Dissection of the poly(glu60 ala30 tyr10) (GAT)-specific T-cell repertoire in H-2Ik mice. I. GAT plus self-I-Ak-reactive T-cell clones can recognize alloactivating and/or restriction determinants on nonself-Ia molecules.

We examined the antigen recognition of the class II major histocompatibility complex (MHC) of 45 poly(glu60 ala30 tyr10) (GAT)-reactive T-cell clones isolated by limiting dilution cloning of a pool of in vivo-primed and in vitro-restimulated A.TL lymph-node T cells. Each clone expressed the Thy-1.2+, Lyt-1+, Lyt-2-, LFA-1+, Ia-, and H-2Dd+ cell-surface phenotype and exhibited strict specificity for GAT on syngeneic antigen-presenting cells (APCs).

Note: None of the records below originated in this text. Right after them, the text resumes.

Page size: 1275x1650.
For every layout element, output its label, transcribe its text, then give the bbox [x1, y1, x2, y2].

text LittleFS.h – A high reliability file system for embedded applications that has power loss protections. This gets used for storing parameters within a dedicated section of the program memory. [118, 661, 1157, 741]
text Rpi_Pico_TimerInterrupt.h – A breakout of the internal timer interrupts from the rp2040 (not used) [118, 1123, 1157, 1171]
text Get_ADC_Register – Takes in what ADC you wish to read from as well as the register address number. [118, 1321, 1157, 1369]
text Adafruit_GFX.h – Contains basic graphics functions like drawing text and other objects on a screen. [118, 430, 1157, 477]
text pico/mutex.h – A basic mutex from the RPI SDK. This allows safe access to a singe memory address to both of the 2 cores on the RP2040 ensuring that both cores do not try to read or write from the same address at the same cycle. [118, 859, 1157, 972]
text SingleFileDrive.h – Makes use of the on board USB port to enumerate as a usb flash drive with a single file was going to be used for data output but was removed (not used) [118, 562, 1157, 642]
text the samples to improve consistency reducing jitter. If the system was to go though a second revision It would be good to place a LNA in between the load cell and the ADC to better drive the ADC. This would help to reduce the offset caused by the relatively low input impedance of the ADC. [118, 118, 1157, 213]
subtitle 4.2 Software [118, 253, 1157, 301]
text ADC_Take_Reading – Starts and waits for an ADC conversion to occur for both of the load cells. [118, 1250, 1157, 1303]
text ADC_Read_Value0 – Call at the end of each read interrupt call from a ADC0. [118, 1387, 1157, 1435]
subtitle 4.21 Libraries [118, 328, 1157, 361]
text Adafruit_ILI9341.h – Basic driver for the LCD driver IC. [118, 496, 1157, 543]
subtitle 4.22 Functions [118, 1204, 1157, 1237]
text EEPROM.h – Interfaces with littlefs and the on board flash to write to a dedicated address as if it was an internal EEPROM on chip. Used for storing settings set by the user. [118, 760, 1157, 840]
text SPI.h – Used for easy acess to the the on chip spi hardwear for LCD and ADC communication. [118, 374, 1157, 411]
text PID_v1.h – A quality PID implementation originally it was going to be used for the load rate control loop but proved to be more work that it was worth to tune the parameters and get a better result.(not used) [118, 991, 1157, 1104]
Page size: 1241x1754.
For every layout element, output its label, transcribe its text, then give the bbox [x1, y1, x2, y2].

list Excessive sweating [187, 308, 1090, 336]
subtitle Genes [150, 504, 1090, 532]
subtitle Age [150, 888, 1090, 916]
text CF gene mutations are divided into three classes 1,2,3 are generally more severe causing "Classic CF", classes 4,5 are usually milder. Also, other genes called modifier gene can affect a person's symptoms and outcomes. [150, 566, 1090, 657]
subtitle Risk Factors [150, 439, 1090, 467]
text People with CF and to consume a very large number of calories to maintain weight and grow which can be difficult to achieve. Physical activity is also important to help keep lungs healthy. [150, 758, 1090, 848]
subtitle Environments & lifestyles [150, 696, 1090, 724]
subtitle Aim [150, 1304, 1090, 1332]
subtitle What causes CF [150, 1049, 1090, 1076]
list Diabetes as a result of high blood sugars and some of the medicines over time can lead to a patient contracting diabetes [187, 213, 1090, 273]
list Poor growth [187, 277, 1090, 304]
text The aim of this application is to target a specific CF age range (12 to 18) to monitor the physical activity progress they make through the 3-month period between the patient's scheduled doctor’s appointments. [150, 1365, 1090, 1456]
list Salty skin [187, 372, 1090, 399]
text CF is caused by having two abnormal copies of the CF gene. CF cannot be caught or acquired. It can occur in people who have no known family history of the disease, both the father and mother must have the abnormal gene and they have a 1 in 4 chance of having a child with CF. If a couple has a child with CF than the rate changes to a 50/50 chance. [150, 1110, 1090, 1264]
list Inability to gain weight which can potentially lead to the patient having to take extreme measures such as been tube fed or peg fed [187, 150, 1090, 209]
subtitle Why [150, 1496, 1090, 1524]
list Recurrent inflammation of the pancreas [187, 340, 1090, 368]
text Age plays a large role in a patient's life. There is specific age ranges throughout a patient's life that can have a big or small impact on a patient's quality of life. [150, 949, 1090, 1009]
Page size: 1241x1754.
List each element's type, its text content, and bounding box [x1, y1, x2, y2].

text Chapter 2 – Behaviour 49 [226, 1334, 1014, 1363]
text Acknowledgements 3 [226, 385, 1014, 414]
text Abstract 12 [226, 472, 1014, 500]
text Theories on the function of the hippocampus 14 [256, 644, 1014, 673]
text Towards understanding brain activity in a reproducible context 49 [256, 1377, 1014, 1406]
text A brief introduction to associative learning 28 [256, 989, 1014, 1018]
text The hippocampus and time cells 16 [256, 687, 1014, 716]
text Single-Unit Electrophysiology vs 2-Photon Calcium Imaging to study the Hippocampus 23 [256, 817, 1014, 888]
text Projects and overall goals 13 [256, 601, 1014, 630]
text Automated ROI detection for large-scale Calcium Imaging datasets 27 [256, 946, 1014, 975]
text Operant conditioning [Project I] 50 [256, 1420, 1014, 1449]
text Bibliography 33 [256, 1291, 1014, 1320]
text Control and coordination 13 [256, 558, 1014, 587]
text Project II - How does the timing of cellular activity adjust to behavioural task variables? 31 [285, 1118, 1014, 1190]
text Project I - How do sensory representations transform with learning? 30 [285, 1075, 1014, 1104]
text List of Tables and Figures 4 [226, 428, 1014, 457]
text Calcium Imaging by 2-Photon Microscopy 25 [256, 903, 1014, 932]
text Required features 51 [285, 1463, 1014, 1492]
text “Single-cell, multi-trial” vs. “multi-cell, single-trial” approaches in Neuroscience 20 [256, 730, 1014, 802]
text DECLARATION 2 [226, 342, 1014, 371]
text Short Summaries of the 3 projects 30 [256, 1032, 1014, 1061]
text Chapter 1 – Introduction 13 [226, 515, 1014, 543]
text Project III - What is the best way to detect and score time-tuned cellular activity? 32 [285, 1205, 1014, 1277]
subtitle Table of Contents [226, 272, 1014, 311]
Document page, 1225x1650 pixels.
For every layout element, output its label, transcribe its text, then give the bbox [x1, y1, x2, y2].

The monitoring of the proliferative responses of these clones in the presence or absence of GAT, using APCs from strains with 11 independent H-2 haplotypes, revealed several distinct specificity patterns: (i) most (31 of 45, 73%) T-cell clones recognized GAT in a self-I-Ak-restricted manner; (ii) other alloreactive clones (5 of 45, 11%) were stimulated to proliferate, irrespective of the presence of GAT, in response to allodeterminants expressed on H-2s, H-2d, H-2f or H-2u spleen cells; (iii) a third T-cell clone subset (4 of 45, 9%) was activated by GAT in the context of not only self-I-Ak but also nonself restriction Ia determinants; and (iv) three clones (7%) exhibited a triple specificity, i.e., they recognized GAT in the context of self and nonself Ia determinants and were alloreactive. One of the latter clones responded to GAT in an apparently non-MHC-restricted manner and recognized an I-Ab allodeterminant. These data provide direct evidence that the antigen-specific and alloreactive T-cell repertoires overlap and that the self-MHC restriction of GAT-specific T-cell responses is not absolute in A.TL mice.